#### Excerpt:
===============

Irradiation apparatus and irradiation method using same

This application is a National Phase entry of Korean PCT Application PCT/KR2022/012514, filed on Aug. 22, 2022, which claims priority to and the benefit of Korean Patent Application No. 10-2021-0128910, filed on Sep. 29, 2021, the entire disclosures of which are incorporated herein by reference.

The present invention relates to a radiation irradiation device and a radiation irradiation method using the same, and more particularly, to a radiation irradiation device and a radiation irradiation method using the same, in which radiation intensity may be adjusted depending on an irradiation position.

The radiation irradiation device refers to a device that is driven to seal a radioactive generating device or a radiation source and to irradiate a predetermined radiation dose to a sample as necessary.

The radiation irradiation device may be used in various fields such as radiation chemistry, food disinfection, non-destructive testing, and radiation therapy. In particular, radiation therapy is one of the three major cancer treatment methods, along with surgery and chemotherapy.

Tumors subject to radiation treatment have irregular sizes and distributions, so the required radiation dose distribution may vary depending on the position. Accordingly, intensity modulated radiation therapy (IMRT) may be considered.

The IMRT is a term that refers to a treatment therapy that minimizes side effects caused by radiation on normal organs around the irradiation area and enables intensive treatment of specific irradiation areas by adjusting the intensity of the radiation emitted depending on the irradiation position.

In the conventional IMRT, Multi-leaf Collimator (MLC) or a scanning-type radiation therapy device is commonly used. Among them, the MLC is formed as a complex structure in which 80 to 120 multi-leaf are combined, and individual motors are needed for each lobe. In addition, in the case of the scanning-type radiation therapy device, it is difficult to apply the scanning method to the radiation due to the weak electrical properties of the X-ray itself, and therefore, some of the scanning methods are applied only to positively charged proton beams or heavy ion particle beams, but the structure of the system is complicated and the required scale is also large.

Therefore, the development of a radiation irradiation device that can adjust the intensity of the radiation with a more simplified structure may be considered.

Korean Patent Application Publication No 10-2016-0059534 discloses a multi-split multi-leaf collimator of a radiation therapy device. Specifically, the multi-split multi-leaf collimator is disclosed in which multi-leaf are driven by being split into main leaf and subordinate leaf.

However, in the multi-leaf collimator of this type, the driver must be separately provided for each leaf, and the entire device is likely to malfunction even when one leaf or one driver is damaged.

Korean Patent Registration No. 10-0936075 discloses a device for adjusting an X-ray irradiation range. Specifically, disclosed is the device for adjusting an X-ray irradiation range in which an opening through which an X-ray wave is incident can be moved by a plurality of shutter panels.

===============

#### Exercise A:
Retype the part of the irradiation apparatus text starting at "Irradiation apparatus and" and ending at "sample as necessary.".
#### Exercise B:
According to the irradiation apparatus text, how many multi-leaf are combined in the complex structure of the MLC?
#### Exercise C:
List every field that the irradiation apparatus text names as a use of the radiation irradiation device.

#### Exercise data:
===============

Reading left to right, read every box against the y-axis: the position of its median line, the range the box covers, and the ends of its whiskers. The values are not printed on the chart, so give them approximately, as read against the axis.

===============

#### Exercise solution A:
Irradiation apparatus and irradiation method using same

This application is a National Phase entry of Korean PCT Application PCT/KR2022/012514, filed on Aug. 22, 2022, which claims priority to and the benefit of Korean Patent Application No. 10-2021-0128910, filed on Sep. 29, 2021, the entire disclosures of which are incorporated herein by reference.

The present invention relates to a radiation irradiation device and a radiation irradiation method using the same, and more particularly, to a radiation irradiation device and a radiation irradiation method using the same, in which radiation intensity may be adjusted depending on an irradiation position.

The radiation irradiation device refers to a device that is driven to seal a radioactive generating device or a radiation source and to irradiate a predetermined radiation dose to a sample as necessary.

#### Exercise solution B:
80 to 120

#### Exercise solution C:
radiation chemistry, food disinfection, non-destructive testing, radiation therapy